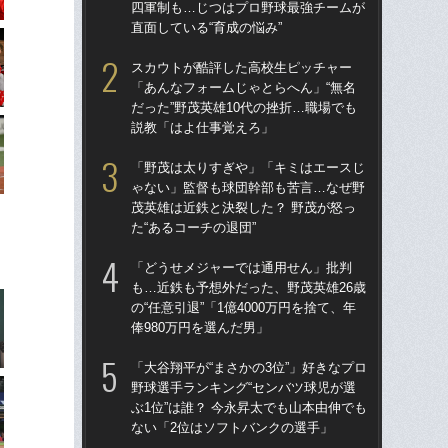
四軍制も…じつはプロ野球最強チームが
四
直面している“育成の悩み”
直面
スカウトが酷評した高校生ピッチャー
ス
「あんなフォームじゃとらへん」“無名
「あ
だった”野茂英雄10代の挫折…職場でも
だっ
説教「はよ仕事覚えろ」
説
「野茂は太りすぎや」「キミはエースじ
「
ゃない」監督も球団幹部も苦言…なぜ野
ゃ
茂英雄は近鉄と決裂した？ 野茂が怒っ
茂英
た“あるコーチの退団”
た“
「どうせメジャーでは通用せん」批判
「
も…近鉄も予想外だった、野茂英雄26歳
ッ
の“任意引退”「1億4000万円を捨て、年
は黒
俸980万円を選んだ男」
平
「大谷翔平が“まさかの3位”」好きなプロ
「
野球選手ランキング“センバツ球児が選
も…
ぶ1位”は誰？ 今永昇太でも山本由伸でも
の“
ない「2位はソフトバンクの選手」
俸9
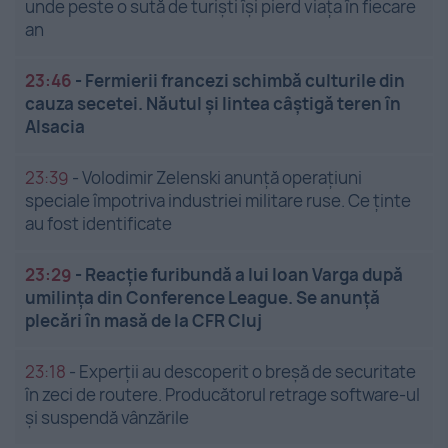
unde peste o sută de turiști își pierd viața în fiecare
an
23:46
-
Fermierii francezi schimbă culturile din
cauza secetei. Năutul și lintea câștigă teren în
Alsacia
23:39
-
Volodimir Zelenski anunță operațiuni
speciale împotriva industriei militare ruse. Ce ținte
au fost identificate
23:29
-
Reacție furibundă a lui Ioan Varga după
umilința din Conference League. Se anunță
plecări în masă de la CFR Cluj
23:18
-
Experții au descoperit o breșă de securitate
în zeci de routere. Producătorul retrage software-ul
și suspendă vânzările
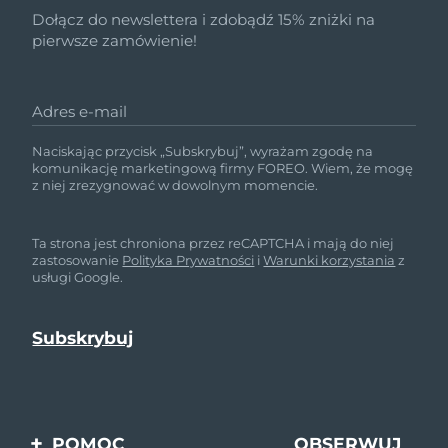
Dołącz do newslettera i zdobądź 15% zniżki na
pierwsze zamówienie!
Adres e-mail
Naciskając przycisk „Subskrybuj”, wyrażam zgodę na
komunikację marketingową firmy FOREO. Wiem, że mogę
z niej zrezygnować w dowolnym momencie.
Ta strona jest chroniona przez reCAPTCHA i mają do niej
zastosowanie
Polityka Prywatności
i
Warunki korzystania
z
usługi Google.
POMOC
OBSERWUJ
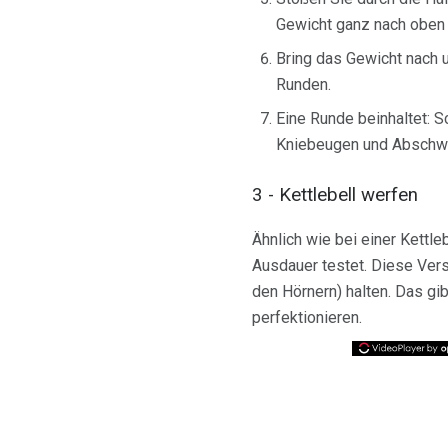
Gewicht ganz nach oben 
Bring das Gewicht nach 
Runden.
Eine Runde beinhaltet: S
Kniebeugen und Abschwu
3 - Kettlebell werfen
Ähnlich wie bei einer Kettle
Ausdauer testet. Diese Versi
den Hörnern) halten. Das gi
perfektionieren.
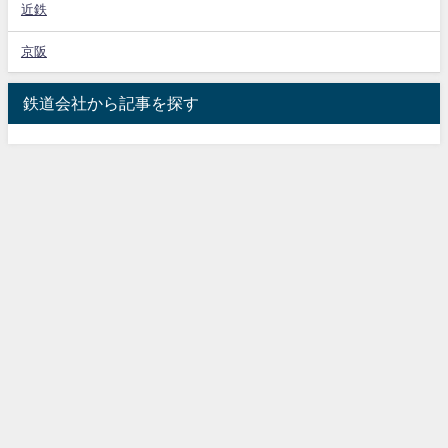
近鉄
京阪
鉄道会社から記事を探す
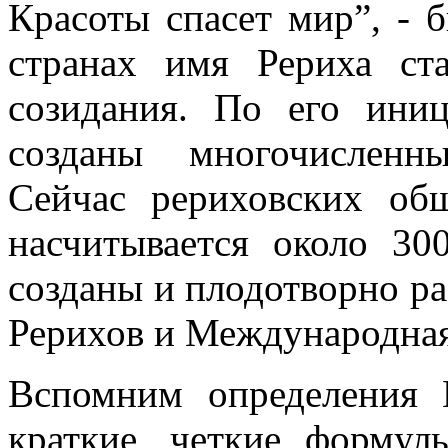
Красоты спасет мир”, - 
странах имя Рериха ст
созидания. По его ини
созданы многочисленн
Сейчас рериховских об
насчитывается около 300
созданы и плодотворно 
Рерихов и Международная
Вспомним определения 
краткие, четкие формул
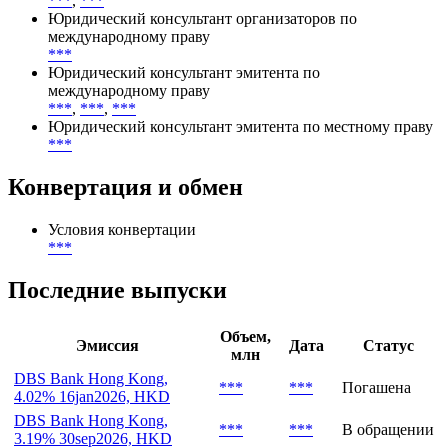
Организатор
***
,
***
,
***
,
***
,
***
,
***
Депозитарий
***
,
***
Юридический консультант организаторов по
международному праву
***
Юридический консультант эмитента по
международному праву
***
,
***
,
***
Юридический консультант эмитента по местному праву
***
Конвертация и обмен
Условия конвертации
***
Последние выпуски
Объем,
Эмиссия
Дата
Статус
млн
DBS Bank Hong Kong,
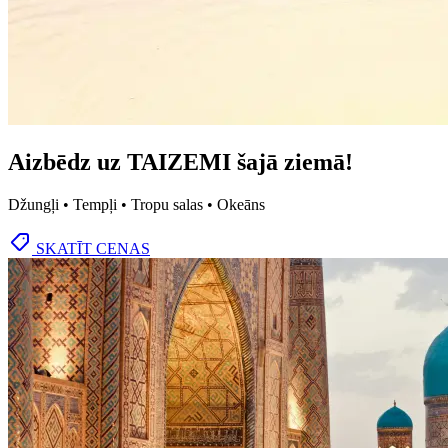
Aizbēdz uz TAIZEMI šajā ziemā!
Džungļi • Tempļi • Tropu salas • Okeāns
SKATĪT CENAS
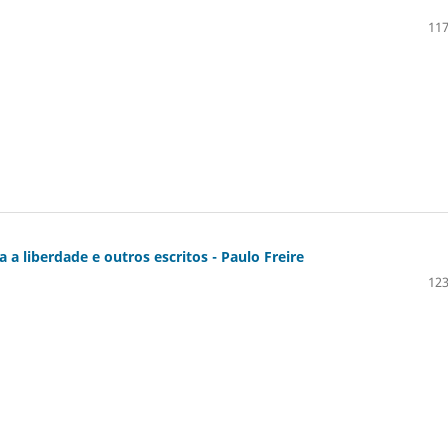
117
a a liberdade e outros escritos - Paulo Freire
123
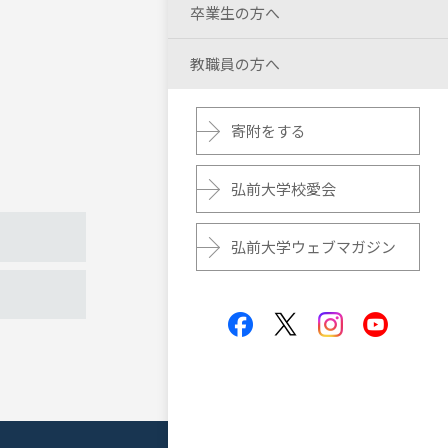
卒業生の方へ
教職員の方へ
寄附をする
弘前大学校愛会
弘前大学ウェブマガジン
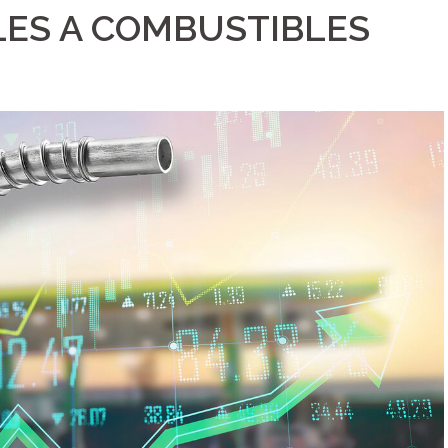
LES A COMBUSTIBLES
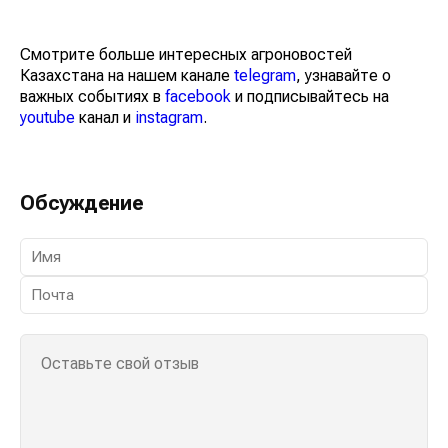
Смотрите больше интересных агроновостей
Казахстана на нашем канале
telegram
, узнавайте о
важных событиях в
facebook
и подписывайтесь на
youtube
канал и
instagram
.
Обсуждение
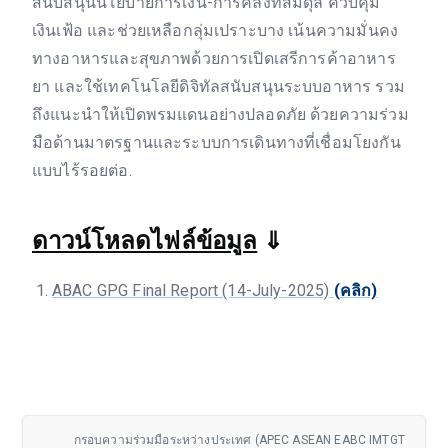
สนับสนุนนโยบายการเงิน-การคลังที่สมดุล ควบคุม
เงินเฟ้อ และช่วยเหลือกลุ่มเปราะบาง เน้นความมั่นคง
ทางอาหารและสุขภาพด้วยการเปิดเสรีการค้าอาหาร
ยา และใช้เทคโนโลยีดิจิทัลสนับสนุนระบบอาหาร รวม
ถึงแนะนำให้เปิดพรมแดนอย่างปลอดภัย ด้วยความร่วม
มือด้านมาตรฐานและระบบการเดินทางที่เชื่อมโยงกัน
แบบไร้รอยต่อ.
ดาวน์โหลดไฟล์ข้อมูล
⇓
ABAC GPG Final Report (14-July-2025)
(คลิก)
กรอบความร่วมมือระหว่างประเทศ (APEC ASEAN EABC IMTGT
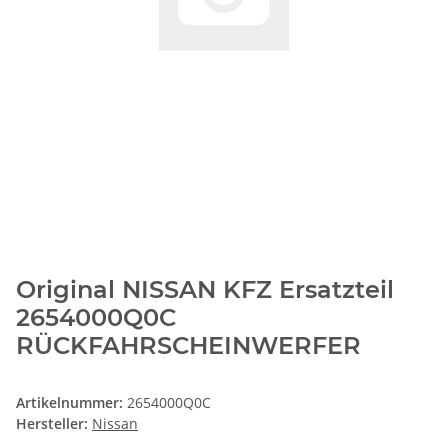
Original NISSAN KFZ Ersatzteil
2654000Q0C
RÜCKFAHRSCHEINWERFER
Artikelnummer:
2654000Q0C
Hersteller:
Nissan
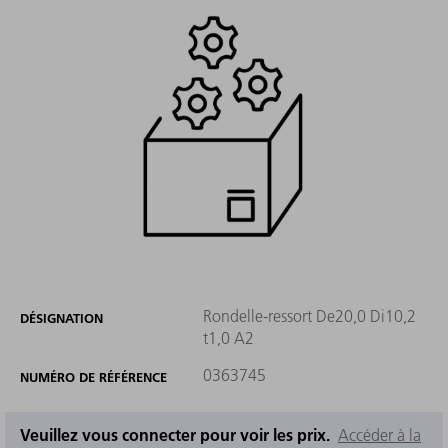
Rondelle-ressort De20,0 Di10,2
DÉSIGNATION
t1,0 A2
0363745
NUMÉRO DE RÉFÉRENCE
Veuillez vous connecter pour voir les prix.
Accéder à la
○ ○ ○ ○
> [Exercise description]
The entire listing above is to be copied exactly, with all pictures omitted.

> [Answer below]
四軍制も…じつはプロ野球最強チームが
四
直面している“育成の悩み”
直面
スカウトが酷評した高校生ピッチャー
ス
「あんなフォームじゃとらへん」“無名
「あ
だった”野茂英雄10代の挫折…職場でも
だっ
説教「はよ仕事覚えろ」
説
「野茂は太りすぎや」「キミはエースじ
「
ゃない」監督も球団幹部も苦言…なぜ野
ゃ
茂英雄は近鉄と決裂した？ 野茂が怒っ
茂英
た“あるコーチの退団”
た“
「どうせメジャーでは通用せん」批判
「
も…近鉄も予想外だった、野茂英雄26歳
ッ
の“任意引退”「1億4000万円を捨て、年
は黒
俸980万円を選んだ男」
平
「大谷翔平が“まさかの3位”」好きなプロ
「
野球選手ランキング“センバツ球児が選
も…
ぶ1位”は誰？ 今永昇太でも山本由伸でも
の“
ない「2位はソフトバンクの選手」
俸9
unde peste o sută de turiști își pierd viața în fiecare
an
23:46
-
Fermierii francezi schimbă culturile din
cauza secetei. Năutul și lintea câștigă teren în
Alsacia
23:39
-
Volodimir Zelenski anunță operațiuni
speciale împotriva industriei militare ruse. Ce ținte
au fost identificate
23:29
-
Reacție furibundă a lui Ioan Varga după
umilința din Conference League. Se anunță
plecări în masă de la CFR Cluj
23:18
-
Experții au descoperit o breșă de securitate
în zeci de routere. Producătorul retrage software-ul
și suspendă vânzările
Dołącz do newslettera i zdobądź 15% zniżki na
pierwsze zamówienie!
Adres e-mail
Naciskając przycisk „Subskrybuj”, wyrażam zgodę na
komunikację marketingową firmy FOREO. Wiem, że mogę
z niej zrezygnować w dowolnym momencie.
Ta strona jest chroniona przez reCAPTCHA i mają do niej
zastosowanie
Polityka Prywatności
i
Warunki korzystania
z
usługi Google.
POMOC
OBSERWUJ
Gewicht ganz nach oben 
Bring das Gewicht nach 
Runden.
Eine Runde beinhaltet: S
Kniebeugen und Abschwu
3 - Kettlebell werfen
Ähnlich wie bei einer Kettle
Ausdauer testet. Diese Versi
den Hörnern) halten. Das gi
perfektionieren.
近鉄
京阪
鉄道会社から記事を探す
Красоты спасет мир”, - 
странах имя Рериха ст
созидания. По его ини
созданы многочисленн
Сейчас рериховских об
насчитывается около 300
созданы и плодотворно 
Рерихов и Международная
Вспомним определения 
краткие, четкие формул
Организатор
***
,
***
,
***
,
***
,
***
,
***
Депозитарий
***
,
***
Юридический консультант организаторов по
международному праву
***
Юридический консультант эмитента по
международному праву
***
,
***
,
***
Юридический консультант эмитента по местному праву
***
Конвертация и обмен
Условия конвертации
***
Последние выпуски
Объем,
Эмиссия
Дата
Статус
млн
DBS Bank Hong Kong,
Aizbēdz uz TAIZEMI šajā ziemā!
Džungļi • Tempļi • Tropu salas • Okeāns
SKATĪT CENAS
117
a a liberdade e outros escritos - Paulo Freire
123
卒業生の方へ
教職員の方へ
寄附をする
弘前大学校愛会
弘前大学ウェブマガジン
LES A COMBUSTIBLES
Смотрите больше интересных агроновостей
Казахстана на нашем канале
telegram
, узнавайте о
важных событиях в
facebook
и подписывайтесь на
youtube
канал и
instagram
.
Обсуждение
สนับสนุนนโยบายการเงิน-การคลังที่สมดุล ควบคุม
เงินเฟ้อ และช่วยเหลือกลุ่มเปราะบาง เน้นความมั่นคง
ทางอาหารและสุขภาพด้วยการเปิดเสรีการค้าอาหาร
ยา และใช้เทคโนโลยีดิจิทัลสนับสนุนระบบอาหาร รวม
ถึงแนะนำให้เปิดพรมแดนอย่างปลอดภัย ด้วยความร่วม
มือด้านมาตรฐานและระบบการเดินทางที่เชื่อมโยงกัน
แบบไร้รอยต่อ.
ดาวน์โหลดไฟล์ข้อมูล
⇓
ABAC GPG Final Report (14-July-2025)
(คลิก)
กรอบความร่วมมือระหว่างประเทศ (APEC ASEAN EABC IMTGT
Original NISSAN KFZ Ersatzteil
2654000Q0C
RÜCKFAHRSCHEINWERFER
Artikelnummer:
2654000Q0C
Hersteller:
Nissan
Rondelle-ressort De20,0 Di10,2
DÉSIGNATION
t1,0 A2
0363745
NUMÉRO DE RÉFÉRENCE
Veuillez vous connecter pour voir les prix.
Accéder à la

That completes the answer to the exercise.